Дом сотрясался от ударов. Крыша, разобранная на блоки, лежала в металлическом контейнере, из которого ее по частям поднимали наверх с помощью устройства, крайне опасного с виду. Я жевала сухой бутерброд, сидя за кухонным столом и наблюдая за стройматериалами, мелькавшими за окном. Тонкие канаты, казалось, могли лопнуть в любую минуту. Марек и его друзья сновали по строи тельным лесам, будто их совсем не волновали несколько тонн металлочерепицы, которые могли в любой момент рухнуть им на головы.

Смерть. Все время рядом. Дышит в затылок, а мы и не замечаем.

Не хочу думать о маме. По крайней мере так, как думается сейчас. Я хочу помнить ее такой, какой она была давным-давно, в самом раннем моем детстве. Однажды серым, пасмурным вечером она исчезла. Я хотела, чтобы она осталась, а вот сама она не хотела. Она бросила меня. Нарочно или случайно — не знаю. Только вот думаю, что человек, который любит своего ребенка, будет беречь себя, а не поплывет куда глаза глядят, да еще когда на море сильные волны. Мама исчезла, и я даже не успела толком ее узнать.

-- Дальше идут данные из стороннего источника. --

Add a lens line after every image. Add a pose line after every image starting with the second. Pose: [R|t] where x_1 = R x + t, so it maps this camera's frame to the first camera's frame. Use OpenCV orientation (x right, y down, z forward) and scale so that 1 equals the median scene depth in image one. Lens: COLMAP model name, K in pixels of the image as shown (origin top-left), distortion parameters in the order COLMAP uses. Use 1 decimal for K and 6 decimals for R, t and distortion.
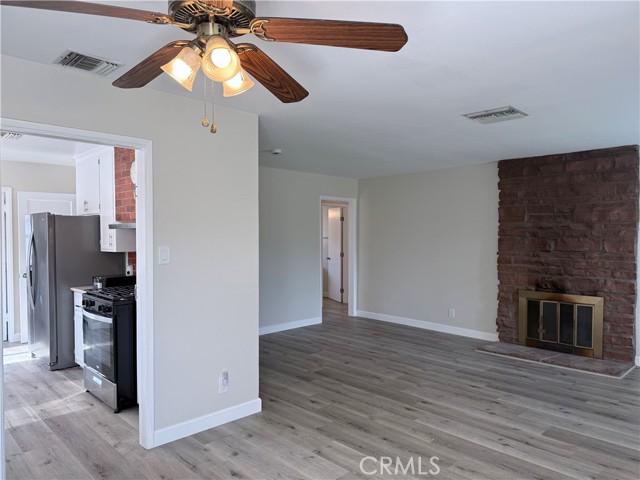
lens RADIAL K [[446.4, 0, 320.3], [0, 446.4, 242.9], [0, 0, 1]] dist [0.050346, -0.082340]
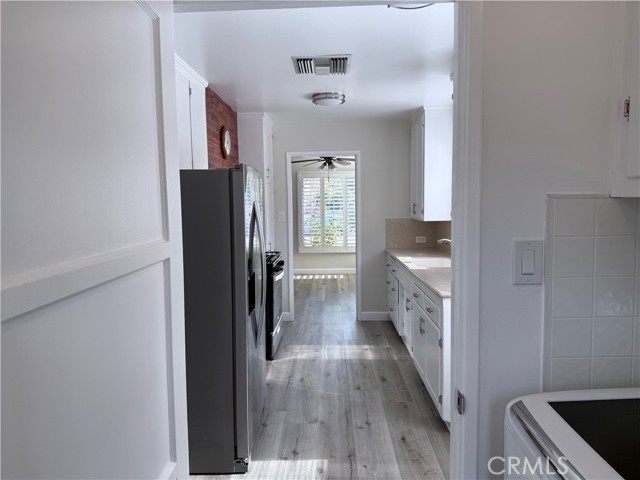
lens RADIAL K [[446.4, 0, 320.3], [0, 446.4, 242.9], [0, 0, 1]] dist [0.050346, -0.082340]
pose [[-0.690316, -0.058375, 0.721149, -1.049692], [0.031223, 0.993408, 0.110301, -0.041447], [-0.722834, 0.098659, -0.683943, 1.266008]]
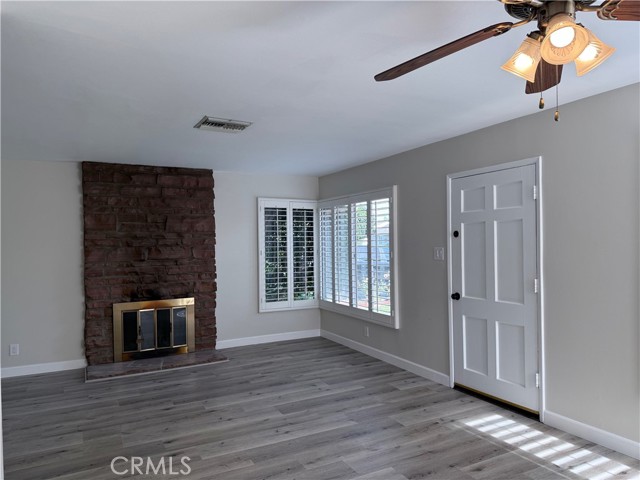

Я лежу в кровати, осторожно гладя себя по животу. Не могу представить, что внутри кто-то есть. Завтра позвоню в больницу и запишусь. Больше откладывать нельзя. Сначала будет обследование, а потом, наверное, очередь. Но сегодня я буду просто отдыхать, лежа в постели. Я так устала, просто до смерти.

Из-за окна доносится польская речь. Хорошо, что они здесь. Иначе было бы совсем одиноко.

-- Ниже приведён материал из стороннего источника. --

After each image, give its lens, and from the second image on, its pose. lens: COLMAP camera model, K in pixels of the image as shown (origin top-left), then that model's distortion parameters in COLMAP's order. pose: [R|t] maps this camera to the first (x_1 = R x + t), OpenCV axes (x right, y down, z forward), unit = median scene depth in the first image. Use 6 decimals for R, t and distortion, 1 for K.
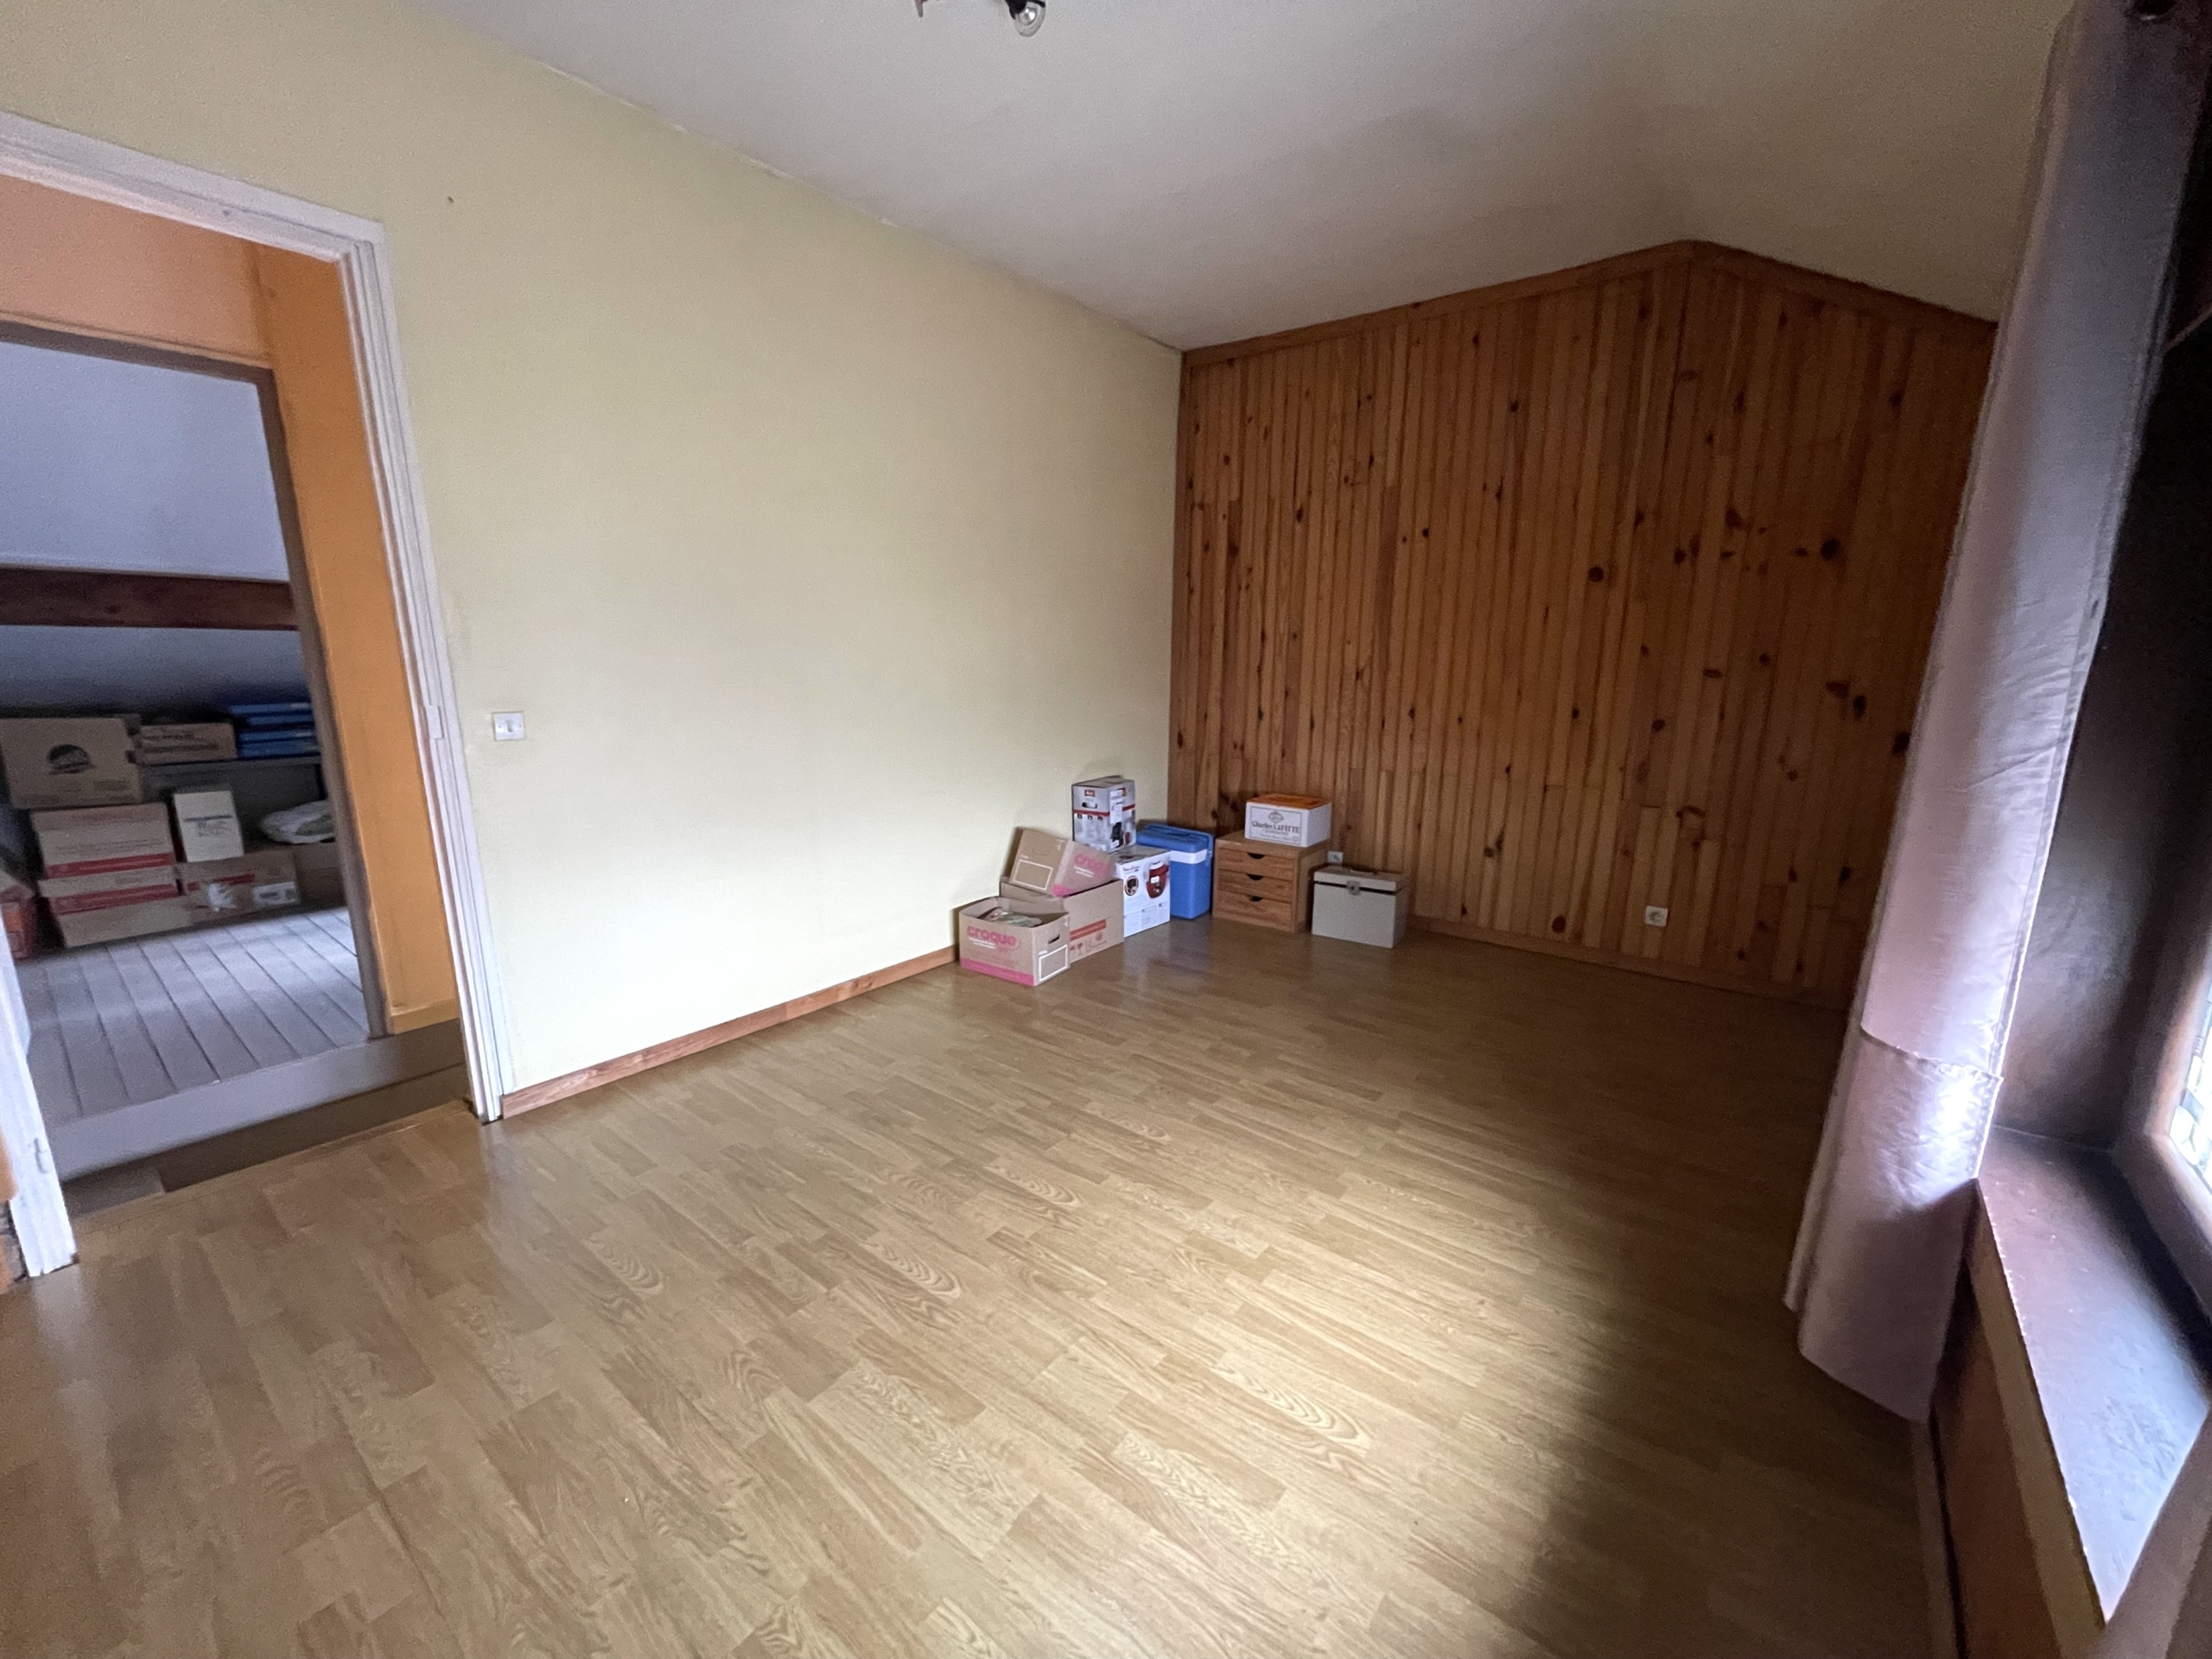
lens RADIAL K [[889.3, 0, 1104.0], [0, 889.3, 825.6], [0, 0, 1]] dist [-0.000656, -0.000464]
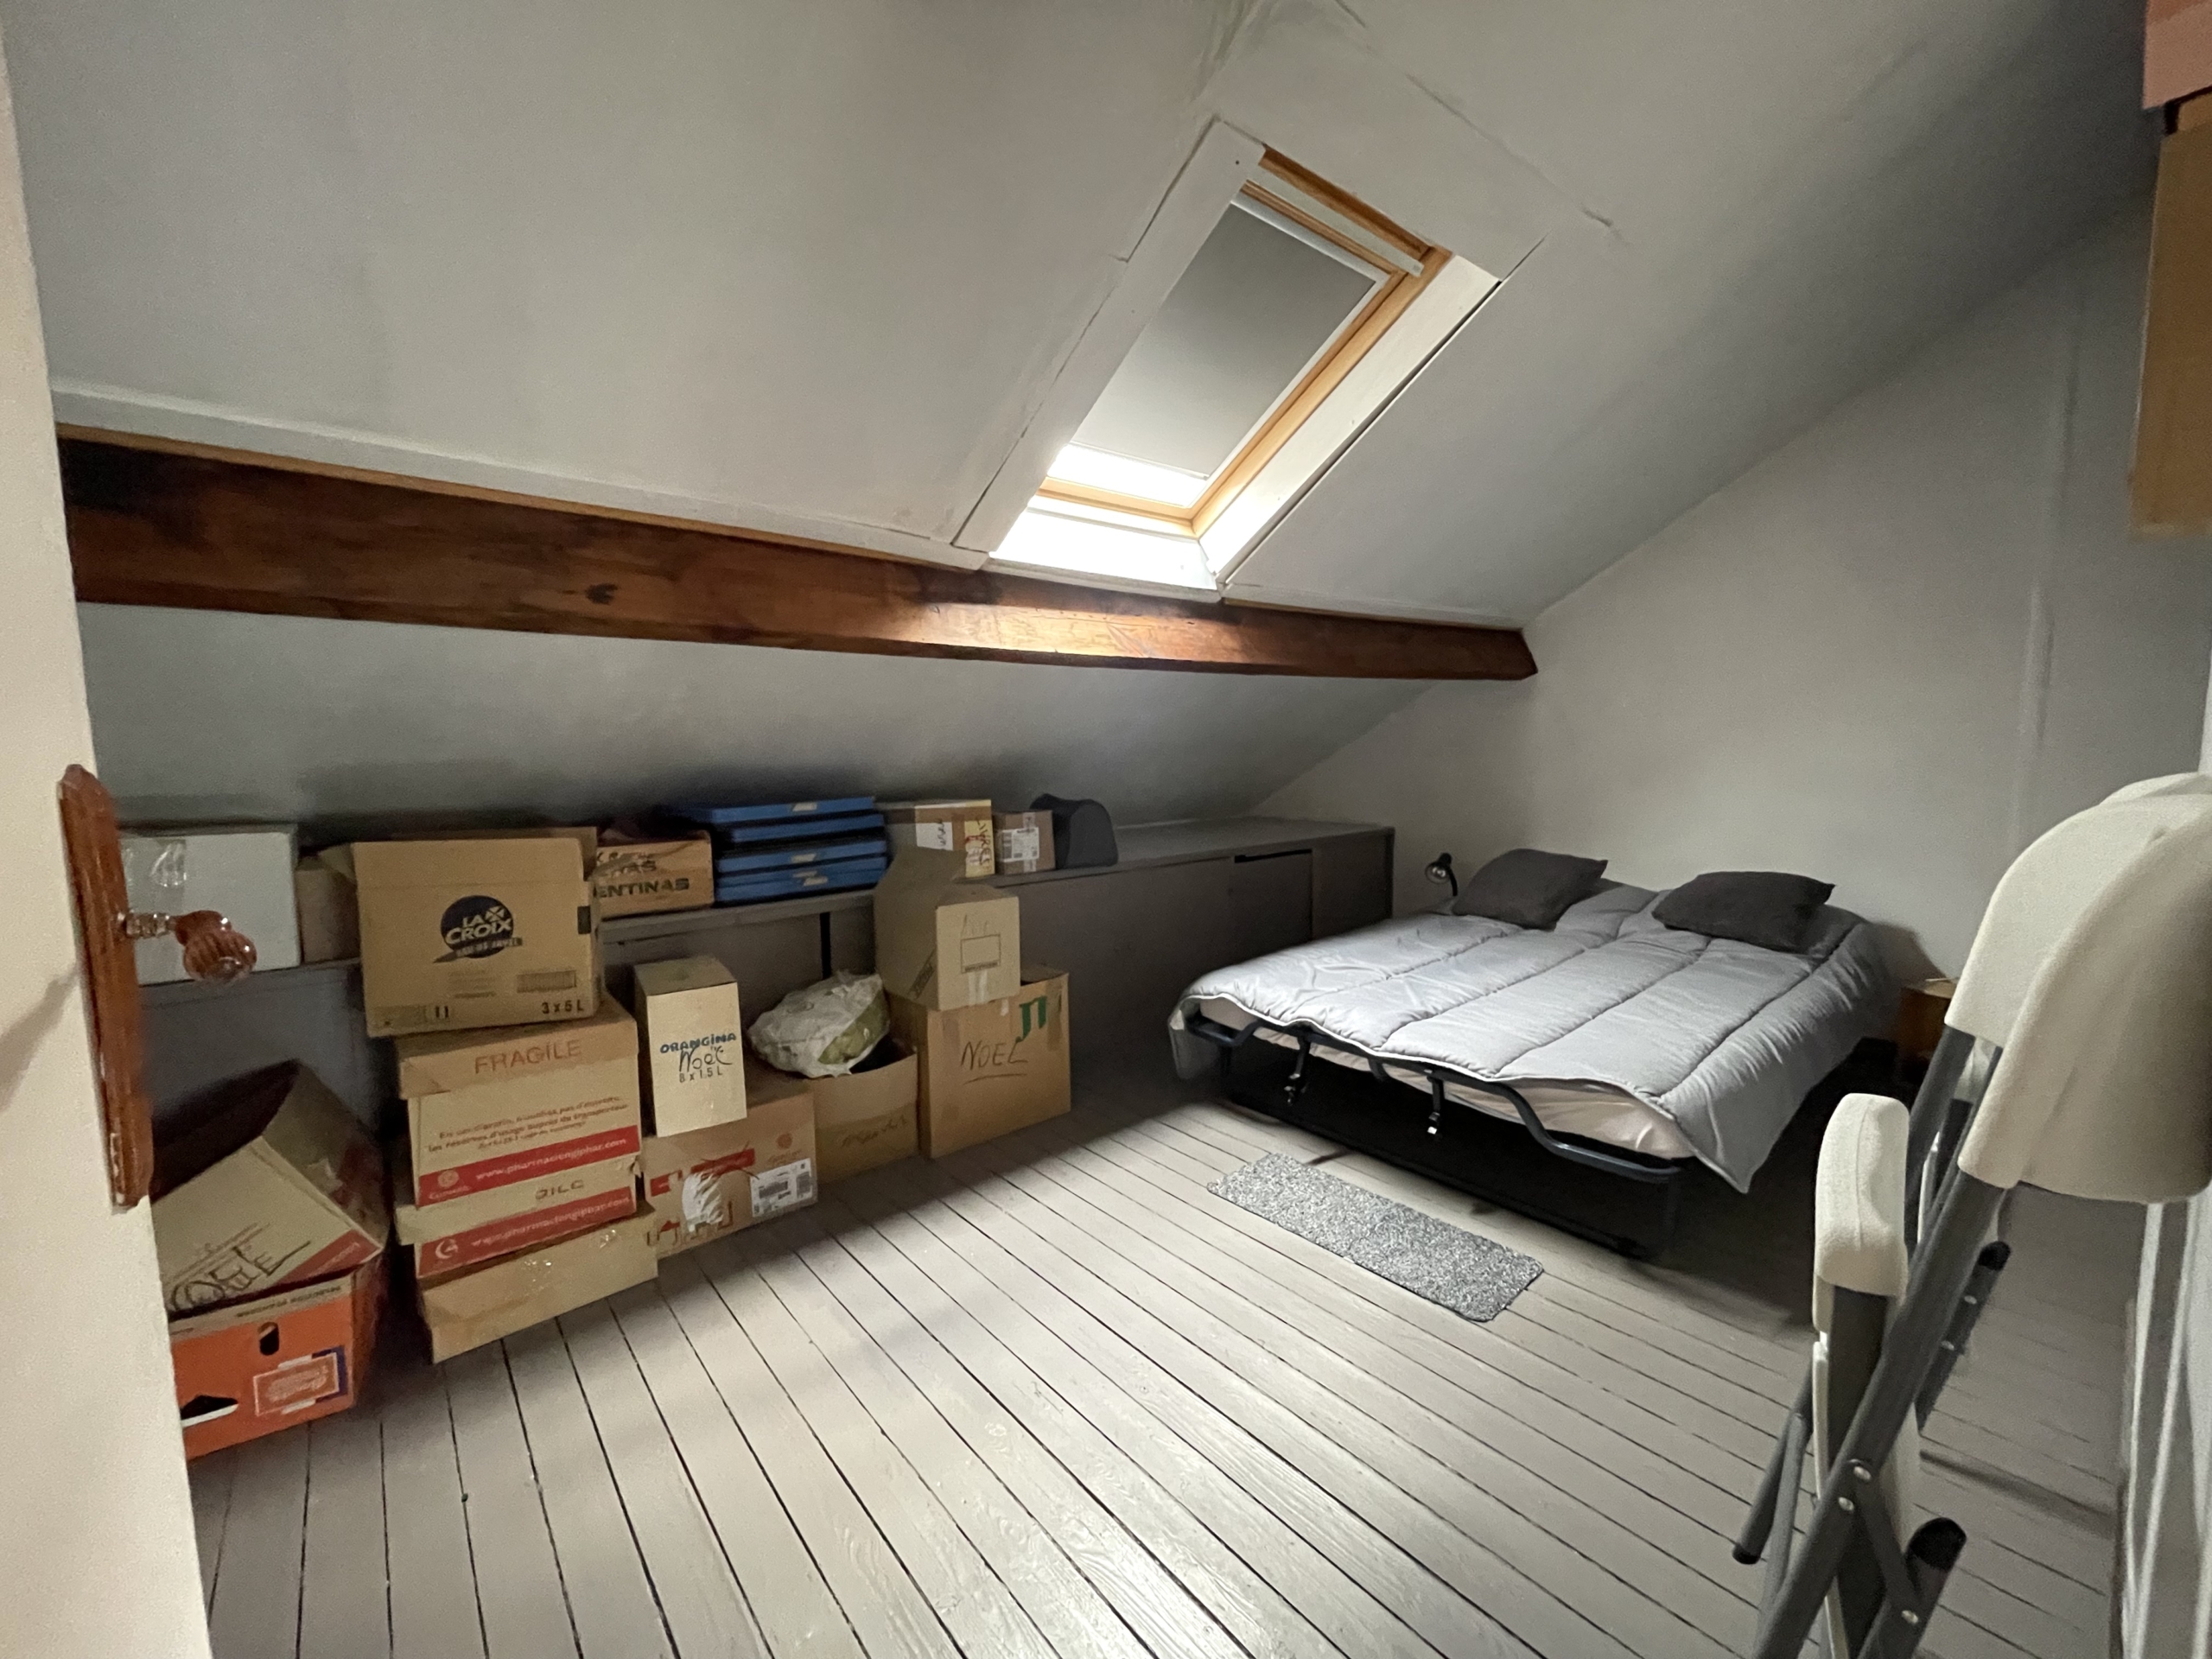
lens RADIAL K [[889.3, 0, 1104.0], [0, 889.3, 836.7], [0, 0, 1]] dist [-0.000656, -0.000464]
pose [[0.980830, 0.006708, -0.194751, -0.705215], [-0.025688, 0.995136, -0.095099, -0.079152], [0.193166, 0.098279, 0.976232, 0.565891]]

Вскоре голоса становятся тише — рабочие спускаются на землю, бросают инструменты в машину, которая срывается с места с сердитым ревом.

Вскочив с кровати, я бегу к окну: они уезжают, я останусь одна! Меня охватывает паника.

Я высовываюсь из окна, чуть ли не вишу на карнизе — опасно, но мне все равно. Главное, чтобы меня увидел Марек! Пусть хоть кто-нибудь меня увидит, чтобы я знала, что существую, что я есть на самом деле.

Но никто меня не замечает, и микроавтобус уезжает. Я ковыляю обратно к кровати. Сил совсем не осталось. Больше никогда не встану с постели.